Dienstag, 4. August 2015

Gefahr durch Legalisierung: Rauschgiftkonsum steigt an

Neue Erkenntnisse zur Legalisierung weicher Drogen: Wie aus dem aktuellen Drogenbericht des UN-Büro für Drogen- und Verbrechensbekämpfung hervorgeht, konsumieren eine Viertelmilliarde Menschen Rauschgift. Somit ist die Zahl proportional zur Weltbevölkerung gestiegen.

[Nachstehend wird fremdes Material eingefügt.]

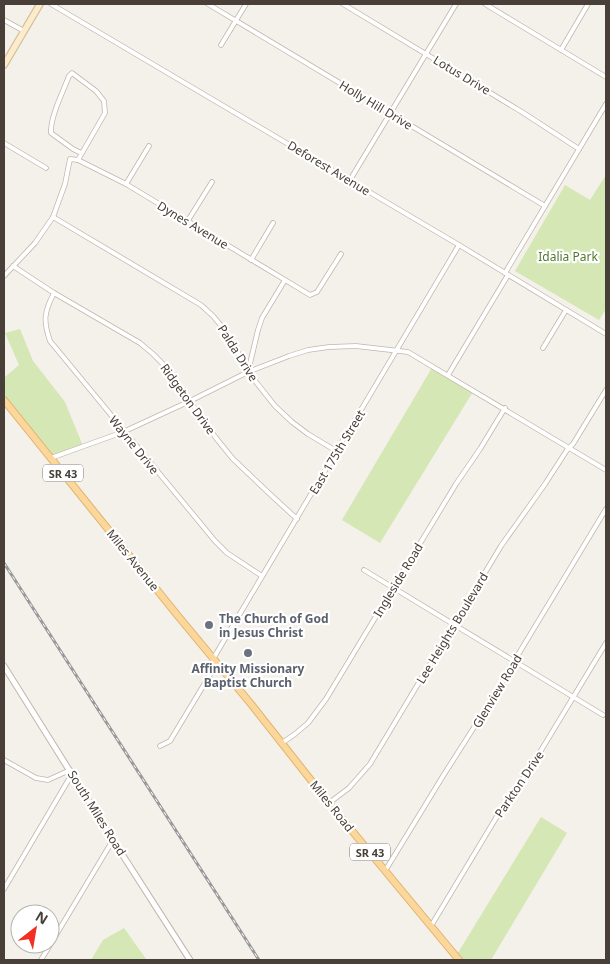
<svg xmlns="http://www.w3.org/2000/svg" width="610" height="964" font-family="'Noto Sans',sans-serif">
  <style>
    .green { fill: #d5e7b4 }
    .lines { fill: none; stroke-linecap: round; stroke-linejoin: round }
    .minor-casing { stroke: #c0b7ac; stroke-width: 5.5 }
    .tertiary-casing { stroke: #c0b7ac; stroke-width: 7 }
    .secondary-casing { stroke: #d3bf9a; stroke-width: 8 }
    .primary-casing { stroke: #e1b36b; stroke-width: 8 }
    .minor { stroke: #fff; stroke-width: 4 }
    .tertiary { stroke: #fff; stroke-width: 5 }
    .secondary { stroke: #fdeccb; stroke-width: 5.5 }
    .primary { stroke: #fbd79c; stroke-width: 6 }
    .rail-casing { stroke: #989898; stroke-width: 3 }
    .rail { stroke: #fff; stroke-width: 1; stroke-dasharray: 4; stroke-linecap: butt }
    .worship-dot { fill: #6b7280; stroke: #fff; stroke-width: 2 }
    .labels { text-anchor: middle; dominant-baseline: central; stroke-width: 4.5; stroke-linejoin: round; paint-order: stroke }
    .shield { fill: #fff; stroke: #7f7974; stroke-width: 1 }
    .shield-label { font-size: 11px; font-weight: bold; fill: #484038 }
    .street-label { font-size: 12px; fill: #484038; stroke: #fff }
    .park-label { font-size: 12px; fill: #50792c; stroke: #fff }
    .worship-label { font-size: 12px; font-weight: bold; fill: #5b616d; stroke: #fff; text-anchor: start }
  </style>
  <rect width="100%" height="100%" fill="#f4f0ea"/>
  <g class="green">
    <path d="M606,175V309L599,320L515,271L565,185L590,200Z"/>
    <path d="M20,329L33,361L65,402L83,446L51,458L4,400V378L19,365L5,333Z"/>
    <path d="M433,366L474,390L380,543L342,520Z"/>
    <path d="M541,817L567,833L491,960H459L456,956Z"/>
    <path d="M124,928L146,959L145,960H91L103,940Z"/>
  </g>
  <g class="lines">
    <defs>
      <g id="minor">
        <path d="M51,4L459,245L606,334"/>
        <path d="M208,4L545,206"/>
        <path d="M343,4L522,112L579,149"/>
        <path d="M485,4L606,77"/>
        <path d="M4,20L24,31"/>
        <path d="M221,45L246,4"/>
        <path d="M561,50L588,4"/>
        <path d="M4,143L46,168"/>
        <path d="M78,160L105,113L104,101L96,91L72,73L69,76C63,92 50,117 51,133L73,149L81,153"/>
        <path d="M350,180L456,4"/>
        <path d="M126,184L149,146"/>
        <path d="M53,217L201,305L213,316L223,328L235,347L248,372L275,406L292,422L308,434L338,452"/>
        <path d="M187,222L212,182"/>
        <path d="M251,260L273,223"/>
        <path d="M13,266L54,293L140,343L153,354L165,366L216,438L233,459L272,496L297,519"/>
        <path d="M505,273L606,104"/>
        <path d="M4,276L35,243L53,217L65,184L70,159L78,160L126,184L310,295L317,292L341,254"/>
        <path d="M54,293C44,312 43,321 50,341L215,541L227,553L262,576"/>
        <path d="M543,348L566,310"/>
        <path d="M248,372L258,330L262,318L285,280"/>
        <path d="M448,375L508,275"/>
        <path d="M51,458L123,432L190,401L248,372L289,356L308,350L329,347L356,346L408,352L606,470"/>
        <path d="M364,570L603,715"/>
        <path d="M213,659L459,245"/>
        <path d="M282,743L295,734L308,723L326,699L456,484L480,449L505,408"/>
        <path d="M160,746L170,741L217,663"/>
        <path d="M4,760L36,778L48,780L70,770"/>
        <path d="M329,803L349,788L370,764L501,546L545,484L567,450L573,444L606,390"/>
        <path d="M385,871L443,776L478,721L606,509"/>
        <path d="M4,889L72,774"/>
        <path d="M431,926L502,808L531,767L606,643"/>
        <path d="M41,960L113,840"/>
      </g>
      <path id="tertiary" d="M4,666L113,840L190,960"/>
      <path id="secondary" d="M4,65L40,4"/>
      <path id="primary" d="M4,400L178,616L251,704L329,803L459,960"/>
    </defs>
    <use href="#minor" class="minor-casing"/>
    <use href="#tertiary" class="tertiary-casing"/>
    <use href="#secondary" class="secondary-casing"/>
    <use href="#primary" class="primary-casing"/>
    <use href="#minor" class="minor"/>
    <use href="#tertiary" class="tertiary"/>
    <use href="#secondary" class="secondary"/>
    <use href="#primary" class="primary"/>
    <defs>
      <path id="rail" d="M4,563L259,960"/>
    </defs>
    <use href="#rail" class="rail-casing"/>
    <use href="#rail" class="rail"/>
  </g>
  <g class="worship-dot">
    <circle cx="209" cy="625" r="5"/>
    <circle cx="248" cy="653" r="5"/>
  </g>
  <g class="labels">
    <g class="shield">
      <rect x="43" y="464.5" width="40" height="17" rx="4"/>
      <rect x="350" y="843.5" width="40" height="17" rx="4"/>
    </g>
    <g class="shield-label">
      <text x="63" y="473">SR 43</text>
      <text x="370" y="852">SR 43</text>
    </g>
    <g class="street-label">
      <text transform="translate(462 75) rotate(31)">Lotus Drive</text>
      <text transform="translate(376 105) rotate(31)">Holly Hill Drive</text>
      <text transform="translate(329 168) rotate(31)">Deforest Avenue</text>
      <text transform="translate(193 225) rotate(31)">Dynes Avenue</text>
      <text transform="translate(238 353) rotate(58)">Palda Drive</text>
      <text transform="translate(188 399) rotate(54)">Ridgeton Drive</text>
      <text transform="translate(134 445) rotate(51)">Wayne Drive</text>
      <text transform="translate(337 452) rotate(-59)">East 175th Street</text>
      <text transform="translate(133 560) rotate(51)">Miles Avenue</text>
      <text transform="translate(398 580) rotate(-59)">Ingleside Road</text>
      <text transform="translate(452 628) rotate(-59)">Lee Heights Boulevard</text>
      <text transform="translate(497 691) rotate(-59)">Glenview Road</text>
      <text transform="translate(519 784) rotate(-56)">Parkton Drive</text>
      <text transform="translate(332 806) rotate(51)">Miles Road</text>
      <text transform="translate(97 813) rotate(58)">South Miles Road</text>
    </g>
    <g class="park-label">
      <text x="568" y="256">Idalia Park</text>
    </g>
    <g class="worship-label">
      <text x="219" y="618">The Church of God<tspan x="219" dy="14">in Jesus Christ</tspan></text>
      <text x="248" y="668" text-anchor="middle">Affinity Missionary<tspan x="248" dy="14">Baptist Church</tspan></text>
    </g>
  </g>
  <rect width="610" height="964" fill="none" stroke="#484038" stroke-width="10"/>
  <g transform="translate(35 929) rotate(31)"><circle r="24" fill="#ffffff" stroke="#b6b3af"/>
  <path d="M0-4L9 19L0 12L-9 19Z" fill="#f32e22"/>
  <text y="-8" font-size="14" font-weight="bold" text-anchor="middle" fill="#484038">N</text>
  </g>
</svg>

Besonders der Anteil des Suchtstoffs THC ist in den gehandelten Cannabisprodukten in den vergangenen zehn Jahren gestiegen. THC wird mit Abhängigkeiten und psychischen Erkrankungen in Verbindung gebracht. Diese Entwicklung ist vorwiegend in Europa zu beobachten, parallel zu einer Zunahme von „Heimprodukten“. Zugleich gebe es Anzeichen dafür, dass die Zahl von Gesundheitsproblemen zunehme, die auf Cannabis zurückzuführen sind. Die Zahl von Personen, die deswegen medizinische Hilfe in Anspruch nahmen, ist in Europa zwischen 2006 und 2012 von 45000 auf 49000 gestiegen.

Trotz der erschreckenden Zahlen und der bekannten Risiken, nimmt der Druck in Bezug auf Cannabis, als vermeintlich weiche Droge in Deutschland von Lobbygruppen und Politikern zu, dieses Rauschgift zu legalisieren.

So will der Berliner Alternativbezirk Friedrichshain-Kreuzberg die angeblich “weichen Drogen“ Haschisch und Marihuana legal verkaufen lassen und hat dafür am 26.06.2015 einen Antrag gestellt. Es ist der erste dieser Art einer Kommune. Bezirksbürgermeisterin Monika Herrmann (Grüne) unterschrieb das 25 Seiten umfassende Papier und schickte es an das zuständige Bundesinstitut für Arzneimittel und Medizinprodukte (BfArM) in Bonn. In vier Verkaufsstellen sollen die Cannabis-Produkte staatlich kontrolliert registrierten Konsumenten aus dem Bezirk verkauft werden.

Konsum von Cannabis steigt durch Legalisierung an


In dem Unodc-Bericht wird auch die Entwicklung dort, wo Cannabis „legalisiert“ worden ist, erläutert. Ein Beispiel ist der amerikanische Bundesstaat Colorado. Demnach ist der Gebrauch dort stärker gestiegen als im amerikanischen Durchschnitt. Die Zahl an Anrufen bei Gift-Notfallstellen ist sprunghaft gestiegen, ebenso die Inanspruchnahme der Notaufnahmen von Krankenhäusern wegen Verschluckens von (für den Verzehr vorgesehenen) Cannabisprodukten. Zum ersten Mal traten auch Fälle auf, in denen Kinder solche Produkte verschluckten.

Viele Jugendliche sind in die Abhängigkeit gerutscht, weil Kiffen in weiten Teilen der Gesellschaft akzeptiert ist. Trotz der zum Teil heftigen gesundheitlichen und sozialen Folgen gilt Cannabis noch immer als weiche Droge. Sein Konsum wird augenzwinkernd hingenommen, wie jüngst das Beispiel des Grünen-Chefs Özdemir zeigte, der demonstrativ neben einer Hanfpflanze posierte. Damit gewinnt er Sympathien bei seiner Klientel. Wer sich hingegen der verdienstvollen Aufgabe annimmt, Jugendliche vom Kiffen abzuhalten, der gilt schnell als Spießer.

Deshalb brauchen wir einen Stimmungswandel in der Gesellschaft, in der Politik, in der Öffentlichkeit gegen die Verharmlosung von Drogen wie Cannabis. Ein Beispiel kann man sich dabei an der Antiraucherkampagne der vergangenen Jahre nehmen.